** Given entries **

━━━━━━

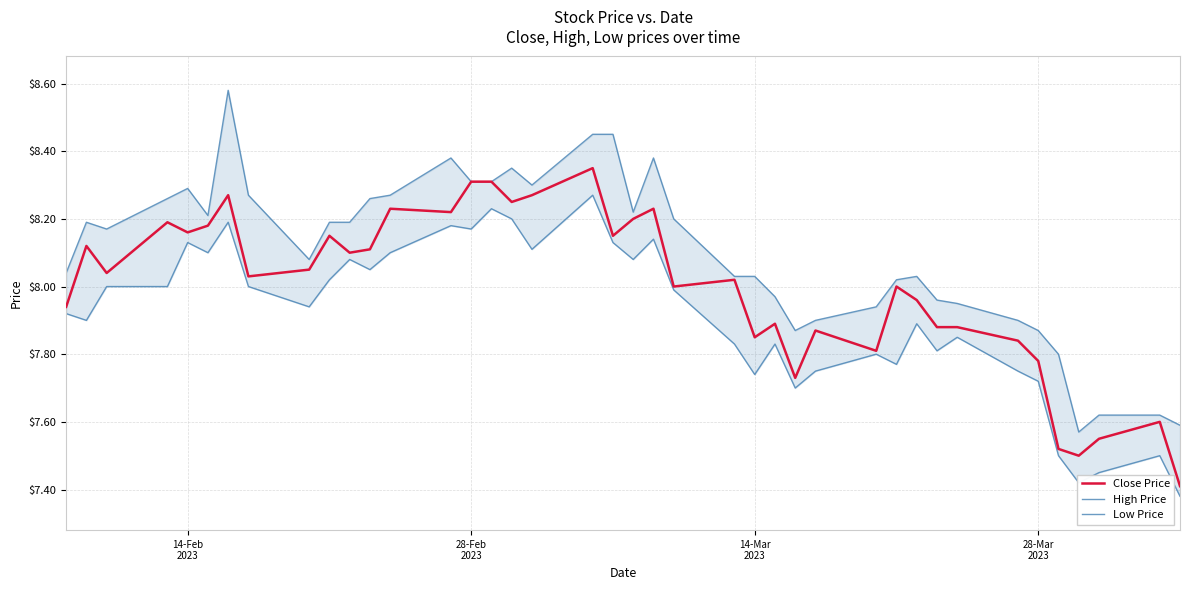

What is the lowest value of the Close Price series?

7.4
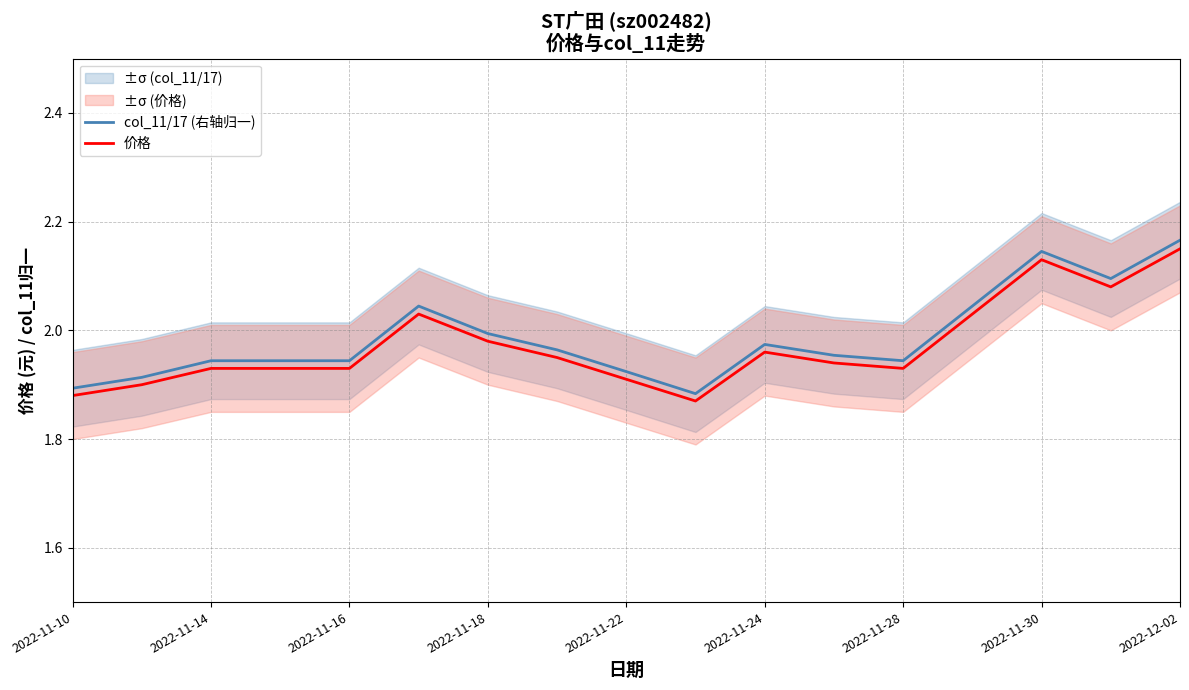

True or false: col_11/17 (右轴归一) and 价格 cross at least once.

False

━━━━━━

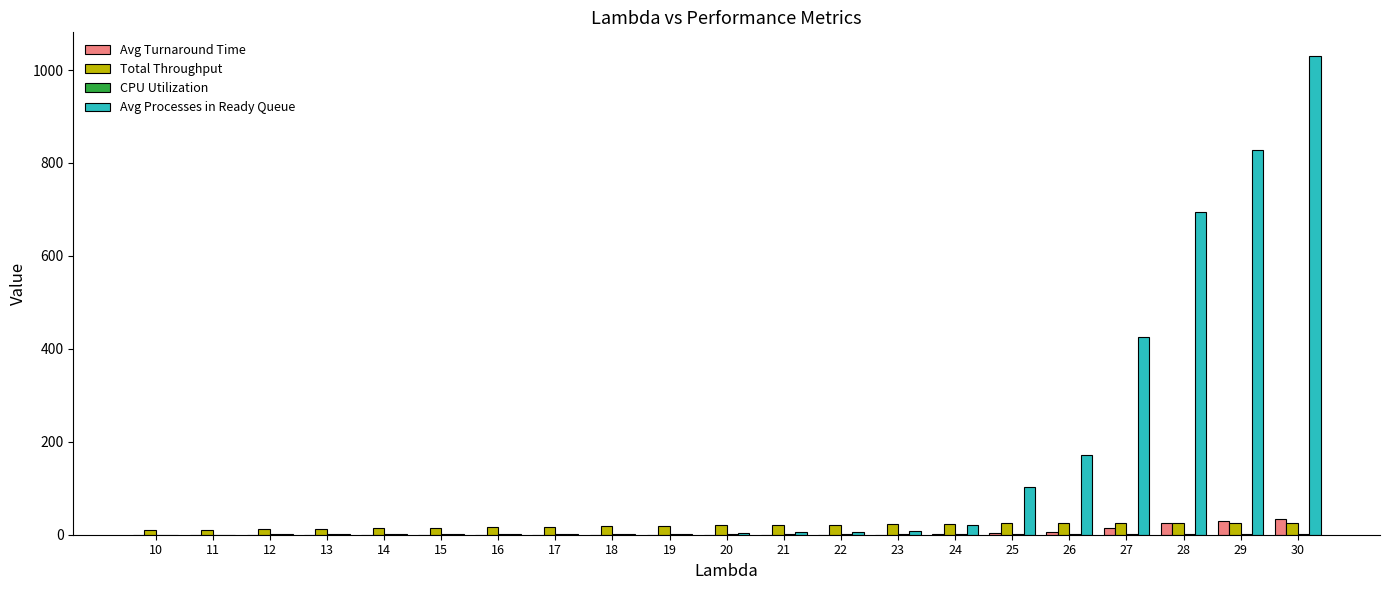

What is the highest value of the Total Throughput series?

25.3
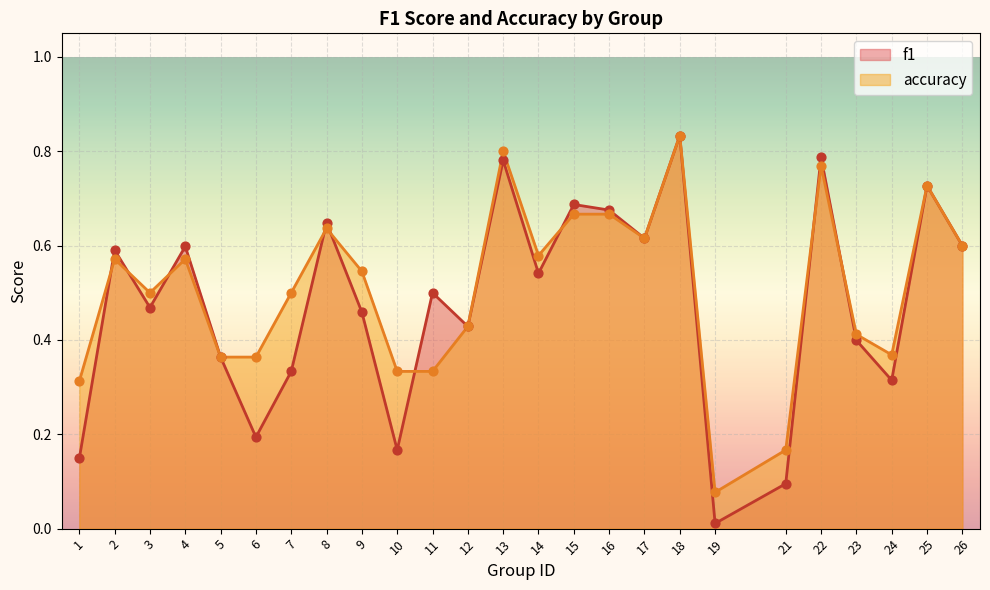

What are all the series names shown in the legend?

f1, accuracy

━━━━━━

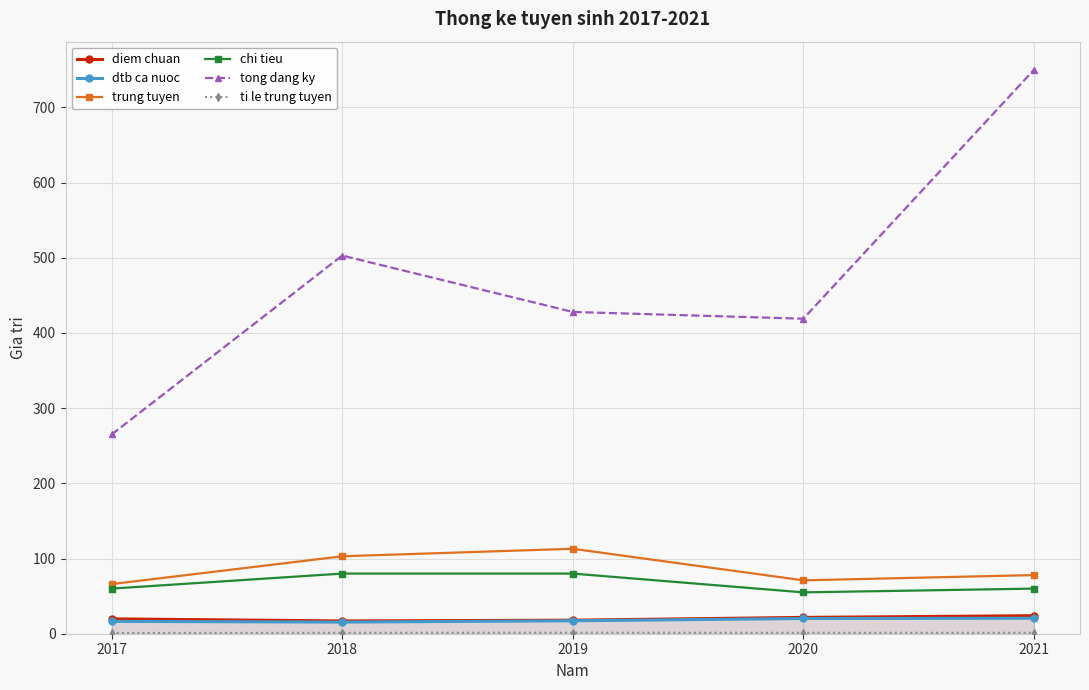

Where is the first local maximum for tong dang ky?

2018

━━━━━━

** What to work on **
Reproduce the listing word for word, starting with the line that contains "What is the highest" and going on through the line that contains "What are all", with both of those lines included. Leave out any picture in that range.

** Solution to the exercise **
What is the highest value of the Total Throughput series?

25.3

What are all the series names shown in the legend?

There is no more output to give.